More than 60 countries struggling to afford food imports, says leaked UN email

EuroActiv Politico News

More than 60 countries around the world are struggling to afford agricultural imports, according to a special U.N. task force created earlier this year to address rising food insecurity after Russia’s invasion of Ukraine.

The task force is focusing its attention on dozens of countries around the world, including Colombia, Malawi, Pakistan and Myanmar, according to a document seen by POLITICO.

The summary of a meeting led by U.N. officials on July 28 says the task force “continues to focus on … the high costs of imports affecting the balance of payments in over 60 countries,” as well as food security challenges stemming from the devaluation of exchange rates and national budgets struggling to afford “essential imports.”

U.N. Secretary-General António Guterres formed the 32-member Global Crisis Response Group, or GCRG, in March — after Russia invaded its neighbor and major food producer Ukraine in February — in order to provide policy proposals for dealing with crises in the energy, finance and food sectors.

Since then, a “network” of key players on world hunger has been advising the food component of the GCRG, which is jointly led by Inger Andersen, head of the U.N. Environment Programme, and David Nabarro, the special envoy on COVID-19 at the World Health Organization.

The document seen by POLITICO is an email from Nabarro sent on August 4, summarizing the meeting on July 28.

He wrote that participants highlighted how: “In Sierra Leone, poorer people’s consumption of nutritious foods is decreasing as a result of increased prices. Similar risks are being reported from Colombia, Congo, Chad, Ecuador, Iraq, Kenya, Malawi and Mauretania [sic].”
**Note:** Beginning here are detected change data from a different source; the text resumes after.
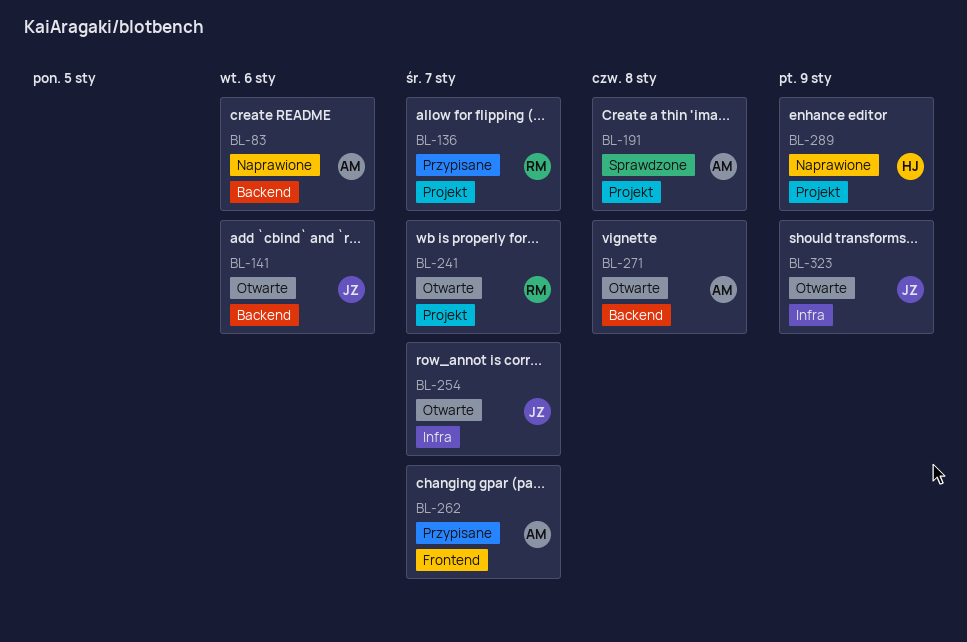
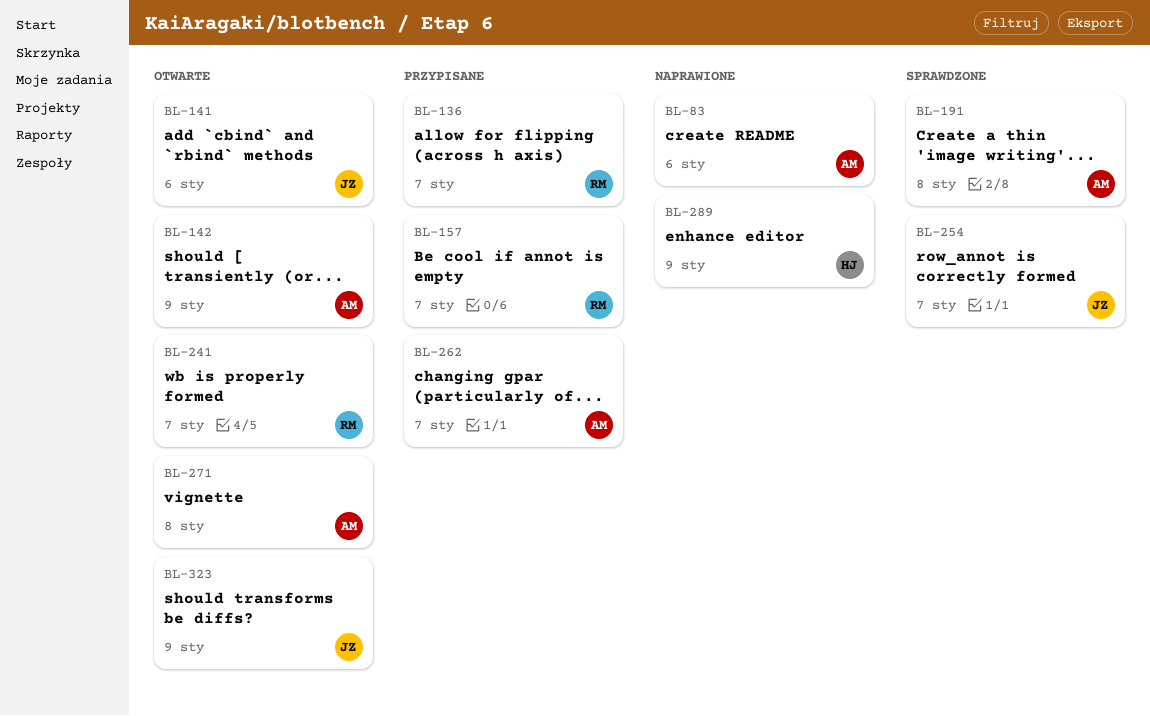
BL-142: none -> present
BL-157: none -> present
BL-254, status: Otwarte -> Sprawdzone

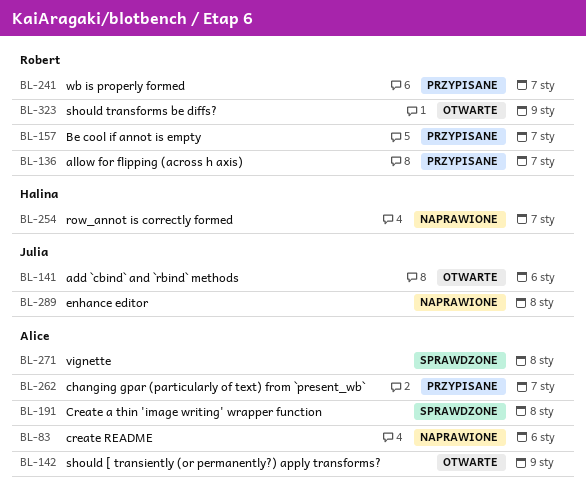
BL-241, status: Otwarte -> Przypisane
BL-254, status: Sprawdzone -> Naprawione
BL-254, owner: Julia -> Halina
BL-271, status: Otwarte -> Sprawdzone
BL-289, owner: Halina -> Julia
BL-289, due: Jan 9 -> Jan 8
BL-323, owner: Julia -> Robert

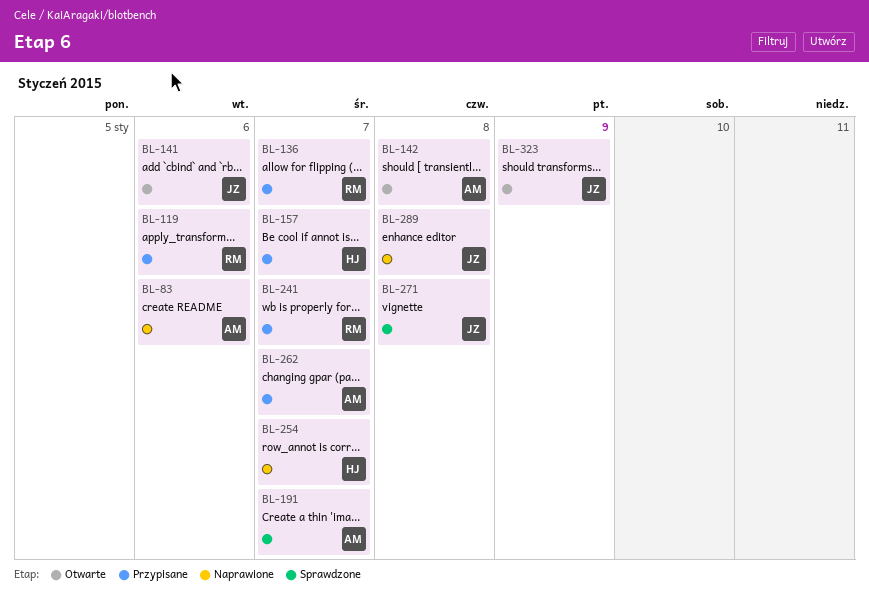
BL-119: none -> present
BL-142, due: Jan 9 -> Jan 8
BL-157, owner: Robert -> Halina
BL-191, due: Jan 8 -> Jan 7
BL-271, owner: Alice -> Julia
BL-323, owner: Robert -> Julia

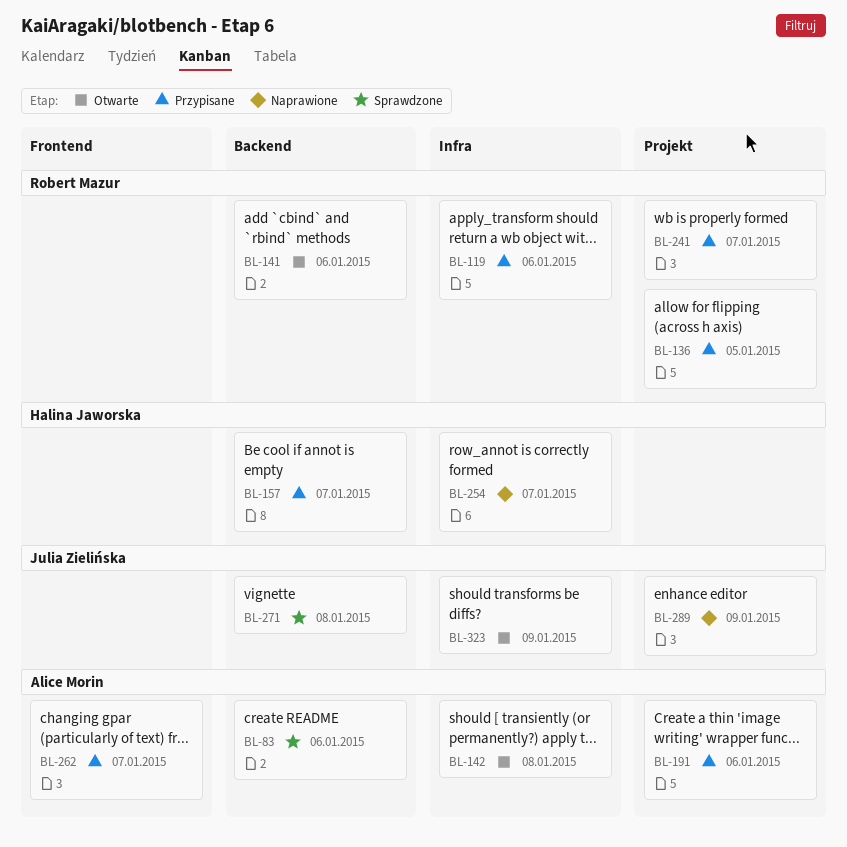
BL-83, status: Naprawione -> Sprawdzone
BL-136, due: Jan 7 -> Jan 5
BL-141, owner: Julia Zielińska -> Robert Mazur
BL-191, status: Sprawdzone -> Przypisane
BL-191, due: Jan 7 -> Jan 6
BL-289, due: Jan 8 -> Jan 9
U.N. Secretary-General António Guterres formed the Global Crisis Response Group in March to provide policy proposals for dealing with crises in the energy, finance and food sectors | Yuichi Yamazaki/Getty Images

It continues: “Consumer organizations report that prices are increasing ever more rapidly in Pakistan, Myanmar, Peru, Malawi, Burundi and Nigeria with increasing numbers of people paying ‘over the odds’ for basic necessities. Around 12 governments are close to default on debt repayments and many seek opportunities for debt relief.”

This informal food crisis advisory group has met 13 times this year but there is no mention of its existence on the U.N.’s website. A U.N. spokesperson said they were unable to immediately comment.

A participant in the July 28 meeting said there is no fixed membership of the group, and that around 30 to 40 people were invited to attend the last meeting.

The U.N. talked through a recent agreement it helped broker with Ukraine, Turkey and Russia to reopen the Black Sea ports around Odesa for food exports, they said.

They also said that the U.N. Food and Agriculture Organization’s Josef Schmidhuber asked a question about whether the Black Sea deal included any provisions guaranteeing that poorer countries would be able to afford to buy Ukraine’s newly freed grain — but received no answer. POLITICO contacted Schmidhuber for comment, but received an out-of-office message.

“I believe we are making some progress, namely on food,” Guterres said on August 3 of the GCRG’s work.

The GCRG’s so-called Food Workstream Network will hold its next meeting on August 25.